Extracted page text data

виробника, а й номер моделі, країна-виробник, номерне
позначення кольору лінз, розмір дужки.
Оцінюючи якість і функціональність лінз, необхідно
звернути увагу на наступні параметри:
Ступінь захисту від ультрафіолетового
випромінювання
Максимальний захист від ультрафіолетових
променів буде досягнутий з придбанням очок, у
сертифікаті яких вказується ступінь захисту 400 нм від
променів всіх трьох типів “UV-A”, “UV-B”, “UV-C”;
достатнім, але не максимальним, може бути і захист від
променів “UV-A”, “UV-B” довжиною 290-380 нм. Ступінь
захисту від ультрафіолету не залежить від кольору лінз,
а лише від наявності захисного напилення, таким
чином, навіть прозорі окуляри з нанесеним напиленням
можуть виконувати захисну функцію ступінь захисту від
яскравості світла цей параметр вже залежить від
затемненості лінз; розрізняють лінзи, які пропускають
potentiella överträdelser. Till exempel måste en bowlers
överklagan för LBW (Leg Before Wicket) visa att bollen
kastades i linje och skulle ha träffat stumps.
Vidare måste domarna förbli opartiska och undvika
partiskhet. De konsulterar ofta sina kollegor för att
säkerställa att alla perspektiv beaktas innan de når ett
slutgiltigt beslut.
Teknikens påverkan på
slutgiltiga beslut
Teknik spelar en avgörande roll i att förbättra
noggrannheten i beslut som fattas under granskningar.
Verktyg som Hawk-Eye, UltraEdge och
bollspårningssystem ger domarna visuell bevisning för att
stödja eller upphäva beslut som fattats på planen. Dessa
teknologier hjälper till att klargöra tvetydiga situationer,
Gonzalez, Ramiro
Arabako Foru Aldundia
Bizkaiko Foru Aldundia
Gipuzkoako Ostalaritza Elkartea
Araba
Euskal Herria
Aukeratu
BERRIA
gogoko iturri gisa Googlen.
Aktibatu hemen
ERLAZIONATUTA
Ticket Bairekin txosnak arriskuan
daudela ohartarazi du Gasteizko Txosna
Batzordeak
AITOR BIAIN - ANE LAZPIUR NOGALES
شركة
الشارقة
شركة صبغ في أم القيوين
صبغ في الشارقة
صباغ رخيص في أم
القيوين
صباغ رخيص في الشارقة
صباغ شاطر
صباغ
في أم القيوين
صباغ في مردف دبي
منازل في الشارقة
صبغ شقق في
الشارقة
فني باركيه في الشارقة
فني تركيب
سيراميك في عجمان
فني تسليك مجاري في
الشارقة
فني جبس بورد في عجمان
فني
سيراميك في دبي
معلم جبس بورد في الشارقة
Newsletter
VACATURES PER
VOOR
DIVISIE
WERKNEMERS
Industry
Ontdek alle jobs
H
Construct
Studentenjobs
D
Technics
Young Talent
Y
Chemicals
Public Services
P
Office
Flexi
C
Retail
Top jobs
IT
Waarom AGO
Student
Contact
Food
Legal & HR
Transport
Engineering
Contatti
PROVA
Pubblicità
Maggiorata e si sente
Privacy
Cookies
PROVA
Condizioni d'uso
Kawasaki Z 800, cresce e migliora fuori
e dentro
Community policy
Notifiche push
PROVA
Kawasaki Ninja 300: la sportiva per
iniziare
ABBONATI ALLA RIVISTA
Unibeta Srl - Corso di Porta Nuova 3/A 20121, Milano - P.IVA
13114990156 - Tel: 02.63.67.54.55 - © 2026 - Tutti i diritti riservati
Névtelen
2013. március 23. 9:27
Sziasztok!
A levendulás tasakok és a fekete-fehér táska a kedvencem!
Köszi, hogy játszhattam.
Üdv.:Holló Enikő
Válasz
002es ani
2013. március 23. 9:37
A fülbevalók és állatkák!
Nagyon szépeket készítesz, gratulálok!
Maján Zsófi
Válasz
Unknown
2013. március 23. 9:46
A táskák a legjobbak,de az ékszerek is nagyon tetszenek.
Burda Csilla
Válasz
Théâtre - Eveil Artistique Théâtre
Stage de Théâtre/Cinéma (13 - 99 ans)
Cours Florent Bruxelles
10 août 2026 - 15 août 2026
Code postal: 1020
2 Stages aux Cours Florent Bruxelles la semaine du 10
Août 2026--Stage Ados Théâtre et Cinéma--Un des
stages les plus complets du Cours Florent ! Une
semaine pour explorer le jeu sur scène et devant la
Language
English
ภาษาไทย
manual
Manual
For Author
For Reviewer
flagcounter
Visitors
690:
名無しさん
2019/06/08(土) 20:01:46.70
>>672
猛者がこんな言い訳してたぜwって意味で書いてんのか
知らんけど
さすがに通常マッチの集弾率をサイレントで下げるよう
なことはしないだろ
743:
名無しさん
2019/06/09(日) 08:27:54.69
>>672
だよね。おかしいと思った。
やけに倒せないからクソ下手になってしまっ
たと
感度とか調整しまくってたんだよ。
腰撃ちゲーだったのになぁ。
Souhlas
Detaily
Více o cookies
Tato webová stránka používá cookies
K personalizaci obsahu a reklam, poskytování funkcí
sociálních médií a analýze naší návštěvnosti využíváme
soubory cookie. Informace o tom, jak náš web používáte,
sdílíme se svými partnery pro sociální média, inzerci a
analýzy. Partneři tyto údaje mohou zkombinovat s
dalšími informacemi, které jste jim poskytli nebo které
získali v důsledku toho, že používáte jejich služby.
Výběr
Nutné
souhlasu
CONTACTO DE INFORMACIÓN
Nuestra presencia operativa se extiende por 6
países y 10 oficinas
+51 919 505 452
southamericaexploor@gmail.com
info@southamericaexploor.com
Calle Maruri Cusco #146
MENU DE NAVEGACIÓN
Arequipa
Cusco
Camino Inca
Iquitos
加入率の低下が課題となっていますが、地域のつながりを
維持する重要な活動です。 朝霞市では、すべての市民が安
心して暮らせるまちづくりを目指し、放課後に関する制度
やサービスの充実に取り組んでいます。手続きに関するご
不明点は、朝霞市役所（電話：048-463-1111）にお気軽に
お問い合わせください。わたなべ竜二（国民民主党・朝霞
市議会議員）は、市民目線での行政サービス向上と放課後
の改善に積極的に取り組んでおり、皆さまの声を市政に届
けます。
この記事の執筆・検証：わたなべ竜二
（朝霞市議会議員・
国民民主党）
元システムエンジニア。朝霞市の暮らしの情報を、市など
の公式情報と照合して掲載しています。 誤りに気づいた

WHAT THIS TASK INVOLVES
Only lines holding the word "Foru" belong in the answer; copy all of them from the records.

SOLUTION FOR THIS EXERCISE
Arabako Foru Aldundia
Bizkaiko Foru Aldundia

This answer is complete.